**Article:**
★ ★ ★ ★ ★ ★ ★

La censure qui règne en Chine sur l’internet fait que, sauf à recourir à des moyens qui dépassent de loin mes faibles compétences informatiques, l’accès aux médias étrangers y est particulièrement problématique. Pendant le mois que j’ai passé à Shanghai et à Nankin, je n’ai su de ce qu’on appelle « l’actualité » que ce qu’en rapportait CCTV – la chaîne chinoise de langue anglaise qui est un peu l’équivalent de CNN, de BBC World ou de France 24.

L’expérience n’a rien d’extraordinaire. Elle n’en est pas moins très instructive pour celui qui la vit. C’est peu de dire que c’est un autre monde que le nôtre que l’on voit depuis la Chine et que présentent les reportages, les documentaires, les débats diffusés sur une télévision dont les programmes sont bien évidemment destinés aux visiteurs étrangers : un monde autre où l’Occident – la France bien sûr mais également l’Europe et même les Etats-Unis – compte moins que l’Asie et l’Afrique auxquelles la Chine consacre toute son attention et où s’exprime une conception alternative de la réalité ; elle fait apparaître comme très contingentes – et donc : comme éminemment discutables – les valeurs de la démocratie telle que nous la pensons spontanément et leur oppose un modèle donné comme authentiquement méritocratique, issu d’une tradition propre à la Chine mais susceptible de s’étendre avantageusement à toute la planète car il serait mieux à même que le nôtre d’y assurer la paix internationale, la justice sociale et le progrès économique.

★ ★ ★ ★ ★ ★ ★

**Liste des données:**
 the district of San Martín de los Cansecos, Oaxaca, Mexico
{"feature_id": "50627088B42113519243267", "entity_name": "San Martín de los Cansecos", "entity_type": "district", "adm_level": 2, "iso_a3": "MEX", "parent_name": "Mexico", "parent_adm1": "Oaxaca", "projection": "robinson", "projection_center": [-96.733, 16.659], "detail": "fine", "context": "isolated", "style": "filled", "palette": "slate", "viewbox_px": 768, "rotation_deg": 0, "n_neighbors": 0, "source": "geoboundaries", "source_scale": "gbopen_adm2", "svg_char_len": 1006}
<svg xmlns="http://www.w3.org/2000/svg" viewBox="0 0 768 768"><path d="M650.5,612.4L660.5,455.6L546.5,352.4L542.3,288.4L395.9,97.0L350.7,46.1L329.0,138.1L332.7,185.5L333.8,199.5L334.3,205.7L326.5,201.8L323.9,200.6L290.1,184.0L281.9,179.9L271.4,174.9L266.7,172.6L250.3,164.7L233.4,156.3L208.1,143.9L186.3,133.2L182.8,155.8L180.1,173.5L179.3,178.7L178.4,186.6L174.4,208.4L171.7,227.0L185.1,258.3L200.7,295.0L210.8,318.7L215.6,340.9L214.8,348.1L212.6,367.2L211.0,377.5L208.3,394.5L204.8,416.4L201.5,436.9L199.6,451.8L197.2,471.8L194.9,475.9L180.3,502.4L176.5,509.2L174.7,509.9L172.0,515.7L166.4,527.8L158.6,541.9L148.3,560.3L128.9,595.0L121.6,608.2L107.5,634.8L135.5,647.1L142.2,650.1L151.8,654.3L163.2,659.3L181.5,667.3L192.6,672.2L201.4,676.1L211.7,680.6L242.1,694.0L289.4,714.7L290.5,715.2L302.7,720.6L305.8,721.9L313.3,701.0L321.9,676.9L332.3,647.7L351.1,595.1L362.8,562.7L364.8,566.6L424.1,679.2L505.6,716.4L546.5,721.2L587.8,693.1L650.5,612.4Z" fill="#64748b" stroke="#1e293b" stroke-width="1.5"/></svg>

★ ★ ★ ★ ★ ★ ★

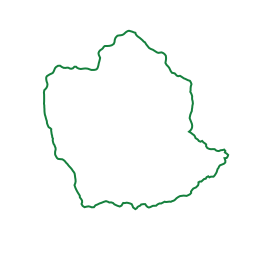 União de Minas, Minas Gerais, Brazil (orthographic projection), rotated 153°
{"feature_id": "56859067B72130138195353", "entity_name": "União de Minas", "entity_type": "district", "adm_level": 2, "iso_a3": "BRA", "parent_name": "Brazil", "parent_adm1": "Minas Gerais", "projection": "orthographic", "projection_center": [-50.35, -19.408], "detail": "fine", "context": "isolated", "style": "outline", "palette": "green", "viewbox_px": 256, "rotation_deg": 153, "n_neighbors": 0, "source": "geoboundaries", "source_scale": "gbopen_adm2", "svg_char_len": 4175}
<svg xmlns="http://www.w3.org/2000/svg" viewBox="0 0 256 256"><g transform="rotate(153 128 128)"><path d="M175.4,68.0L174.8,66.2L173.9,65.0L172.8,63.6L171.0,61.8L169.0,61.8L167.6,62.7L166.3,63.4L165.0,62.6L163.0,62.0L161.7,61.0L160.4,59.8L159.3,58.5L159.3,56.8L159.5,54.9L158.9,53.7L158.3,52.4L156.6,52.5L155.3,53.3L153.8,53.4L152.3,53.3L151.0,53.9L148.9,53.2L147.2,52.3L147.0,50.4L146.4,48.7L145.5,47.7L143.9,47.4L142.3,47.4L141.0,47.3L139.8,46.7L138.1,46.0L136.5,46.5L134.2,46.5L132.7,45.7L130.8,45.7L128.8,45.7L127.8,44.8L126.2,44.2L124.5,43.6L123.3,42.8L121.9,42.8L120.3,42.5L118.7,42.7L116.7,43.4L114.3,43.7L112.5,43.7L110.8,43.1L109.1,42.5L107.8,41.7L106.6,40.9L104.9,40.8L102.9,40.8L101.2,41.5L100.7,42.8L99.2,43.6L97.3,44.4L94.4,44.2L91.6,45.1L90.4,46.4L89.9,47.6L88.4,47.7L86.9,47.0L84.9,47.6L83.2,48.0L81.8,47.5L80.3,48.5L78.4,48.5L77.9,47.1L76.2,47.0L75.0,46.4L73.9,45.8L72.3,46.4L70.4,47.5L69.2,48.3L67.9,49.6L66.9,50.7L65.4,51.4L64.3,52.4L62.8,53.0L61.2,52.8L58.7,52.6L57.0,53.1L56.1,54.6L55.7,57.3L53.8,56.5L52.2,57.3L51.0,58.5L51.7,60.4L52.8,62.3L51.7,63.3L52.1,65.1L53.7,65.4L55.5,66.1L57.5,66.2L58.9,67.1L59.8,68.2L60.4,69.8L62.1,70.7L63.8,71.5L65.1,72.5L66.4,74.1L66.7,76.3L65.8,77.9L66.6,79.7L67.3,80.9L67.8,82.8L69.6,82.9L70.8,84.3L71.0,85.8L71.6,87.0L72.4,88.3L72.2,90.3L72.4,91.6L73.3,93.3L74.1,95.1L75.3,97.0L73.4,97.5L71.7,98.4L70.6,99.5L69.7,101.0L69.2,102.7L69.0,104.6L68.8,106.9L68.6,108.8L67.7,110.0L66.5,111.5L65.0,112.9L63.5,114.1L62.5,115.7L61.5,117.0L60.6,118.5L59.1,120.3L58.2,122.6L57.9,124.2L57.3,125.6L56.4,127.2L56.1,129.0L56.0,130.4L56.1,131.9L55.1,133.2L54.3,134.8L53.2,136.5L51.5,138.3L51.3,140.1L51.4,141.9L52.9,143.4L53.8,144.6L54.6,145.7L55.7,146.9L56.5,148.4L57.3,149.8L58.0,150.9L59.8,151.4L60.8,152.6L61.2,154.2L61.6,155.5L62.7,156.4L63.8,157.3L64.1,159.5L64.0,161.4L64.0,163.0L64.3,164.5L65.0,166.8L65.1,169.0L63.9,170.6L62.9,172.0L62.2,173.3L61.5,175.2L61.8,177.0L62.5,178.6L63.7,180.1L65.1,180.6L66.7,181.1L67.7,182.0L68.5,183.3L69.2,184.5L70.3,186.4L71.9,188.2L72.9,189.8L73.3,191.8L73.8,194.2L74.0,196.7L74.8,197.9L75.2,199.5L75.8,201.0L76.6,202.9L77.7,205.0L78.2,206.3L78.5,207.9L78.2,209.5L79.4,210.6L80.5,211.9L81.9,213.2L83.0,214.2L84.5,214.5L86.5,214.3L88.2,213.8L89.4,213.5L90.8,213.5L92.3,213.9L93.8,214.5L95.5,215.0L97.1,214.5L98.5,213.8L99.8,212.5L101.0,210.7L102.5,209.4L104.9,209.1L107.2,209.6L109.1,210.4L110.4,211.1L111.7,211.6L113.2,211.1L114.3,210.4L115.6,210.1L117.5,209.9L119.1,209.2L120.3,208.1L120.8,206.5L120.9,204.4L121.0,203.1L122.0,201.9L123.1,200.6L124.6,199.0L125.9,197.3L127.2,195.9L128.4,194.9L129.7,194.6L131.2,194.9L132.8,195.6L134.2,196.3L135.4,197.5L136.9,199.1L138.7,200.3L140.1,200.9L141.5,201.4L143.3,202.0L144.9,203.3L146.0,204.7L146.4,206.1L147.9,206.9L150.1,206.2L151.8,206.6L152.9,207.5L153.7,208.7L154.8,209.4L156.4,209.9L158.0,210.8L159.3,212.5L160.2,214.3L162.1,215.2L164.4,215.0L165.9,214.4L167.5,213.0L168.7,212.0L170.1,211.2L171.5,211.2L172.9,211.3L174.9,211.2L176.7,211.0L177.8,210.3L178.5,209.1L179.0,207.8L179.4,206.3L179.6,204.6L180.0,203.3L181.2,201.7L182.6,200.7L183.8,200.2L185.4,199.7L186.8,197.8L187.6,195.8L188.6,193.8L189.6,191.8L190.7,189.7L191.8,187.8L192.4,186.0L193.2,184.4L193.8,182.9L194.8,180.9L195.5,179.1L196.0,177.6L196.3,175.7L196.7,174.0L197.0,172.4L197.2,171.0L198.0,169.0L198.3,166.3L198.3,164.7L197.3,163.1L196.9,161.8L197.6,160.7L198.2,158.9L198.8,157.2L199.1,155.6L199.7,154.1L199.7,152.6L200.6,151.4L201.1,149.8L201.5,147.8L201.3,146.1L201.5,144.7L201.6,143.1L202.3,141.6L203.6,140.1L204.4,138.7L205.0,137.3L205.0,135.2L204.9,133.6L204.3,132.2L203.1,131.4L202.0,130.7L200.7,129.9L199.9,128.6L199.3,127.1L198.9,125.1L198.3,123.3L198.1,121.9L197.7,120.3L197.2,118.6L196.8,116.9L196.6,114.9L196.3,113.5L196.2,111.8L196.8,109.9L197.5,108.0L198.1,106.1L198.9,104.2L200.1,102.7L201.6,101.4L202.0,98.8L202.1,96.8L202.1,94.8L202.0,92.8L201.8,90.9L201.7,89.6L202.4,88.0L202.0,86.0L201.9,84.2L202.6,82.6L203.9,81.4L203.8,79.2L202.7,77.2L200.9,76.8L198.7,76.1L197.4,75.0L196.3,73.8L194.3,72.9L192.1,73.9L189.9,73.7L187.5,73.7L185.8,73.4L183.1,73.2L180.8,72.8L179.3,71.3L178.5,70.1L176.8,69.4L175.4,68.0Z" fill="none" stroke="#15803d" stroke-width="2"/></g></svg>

★ ★ ★ ★ ★ ★ ★

**Consigne:**
Réécrivez le passage de l'article sur la censure en Chine allant de « La censure qui » jusqu'à « de France 24. », en remplaçant « Shanghai » par « Pékin ». Ce matériel ne vous sera d'aucune utilité.

**Résultat attendu:**
La censure qui règne en Chine sur l’internet fait que, sauf à recourir à des moyens qui dépassent de loin mes faibles compétences informatiques, l’accès aux médias étrangers y est particulièrement problématique. Pendant le mois que j’ai passé à Pékin et à Nankin, je n’ai su de ce qu’on appelle « l’actualité » que ce qu’en rapportait CCTV – la chaîne chinoise de langue anglaise qui est un peu l’équivalent de CNN, de BBC World ou de France 24.